Para Amin, uma das atribuições do Senado é analisar pedidos de impeachment de ministros do STF. Ele criticou declaração atribuída ao atual presidente do Senado, segundo a qual nem mesmo com 80 assinaturas seria aberto um processo de impeachment contra um ministro da Corte.

“Isso é castrar, jogar fora uma atribuição, uma responsabilidade do Senado, com o que eu não posso concordar”, disse.

Disputa eleitoral

Durante a entrevista, Amin também foi questionado sobre a formação das alianças para a eleição deste ano e sobre sua relação com o governador Jorginho Mello (PL). O senador afirmou que a composição da chapa do PL é uma decisão do governador, que preside o partido, e que não cabe a ele interferir.

Sobre os demais candidatos, Amin disse que o eleitor deve comparar os currículos antes de escolher em quem votar.

“Não vote no número. Vote no currículo”, afirmou.

O senador citou sua trajetória política e os recursos destinados a Santa Catarina como parte do que considera seu histórico de atuação.
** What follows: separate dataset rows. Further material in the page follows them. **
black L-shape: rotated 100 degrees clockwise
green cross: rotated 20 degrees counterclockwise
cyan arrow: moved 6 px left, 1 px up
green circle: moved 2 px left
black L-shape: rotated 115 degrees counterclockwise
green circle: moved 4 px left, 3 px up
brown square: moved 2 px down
Segundo Amin, foram R$ 703,95 milhões em emendas e cerca de R$ 500 milhões recuperados para obras em rodovias federais que, conforme relatou, haviam sido repassados pelo Estado ao governo federal.

Entre as rodovias mencionadas por ele estão as BRs-285, 163, 280 e 470.
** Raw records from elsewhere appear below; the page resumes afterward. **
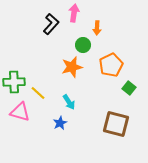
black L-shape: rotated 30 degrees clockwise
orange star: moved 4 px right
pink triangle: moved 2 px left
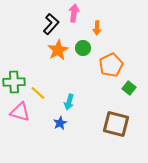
green circle: moved 3 px down
orange star: moved 14 px left, 17 px up; rotated 15 degrees counterclockwise
cyan arrow: rotated 49 degrees clockwise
Amin também destacou a aliança formada entre Progressistas e MDB e afirmou que a coligação representa, segundo sua avaliação, uma das maiores alianças já feitas em Santa Catarina por partidos que estão na oposição.

Presidência do Senado

A entrevista também teve um momento em que Amin foi questionado se a atual eleição poderia representar sua “última dança” na política catarinense, diante dos mais de 50 anos de vida pública.

O senador respondeu que esta seria, na verdade, a “penúltima” e revelou que pretende disputar a presidência do Senado caso seja reeleito.
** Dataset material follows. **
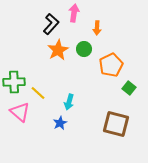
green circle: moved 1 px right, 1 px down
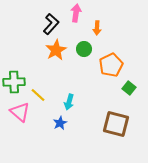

“Se eu quero que a atitude do Senado não seja esta que está sendo, eu não posso ficar de fora da luta para que mude o sentido, a direção da cúpula do Senado Federal”, afirmou.

Amin disse que, após o segundo turno, pretende iniciar articulações para uma eventual candidatura à presidência da Casa. Ele citou, inclusive, a possibilidade de construir um acordo com a senadora Tereza Cristina, líder de seu partido, caso haja convergência em torno da mudança na direção do Senado.

Pedido de voto

No encerramento da entrevista, Amin pediu votos para sua candidatura e para integrantes da aliança formada para a eleição. Ele citou os candidatos e aliados que integram sua composição eleitoral e voltou a defender que os eleitores analisem o histórico dos candidatos antes de escolher.

Amin é candidato ao Senado pelo Progressistas e disputa a reeleição. Natural de Florianópolis, nasceu em 21 de dezembro de 1947. É administrador, advogado e professor. Ao longo da carreira, foi prefeito de Florianópolis por dois mandatos, governador de Santa Catarina por duas vezes, deputado federal e senador.

Nas urnas, Esperidião Amin concorre ao Senado com o número 111.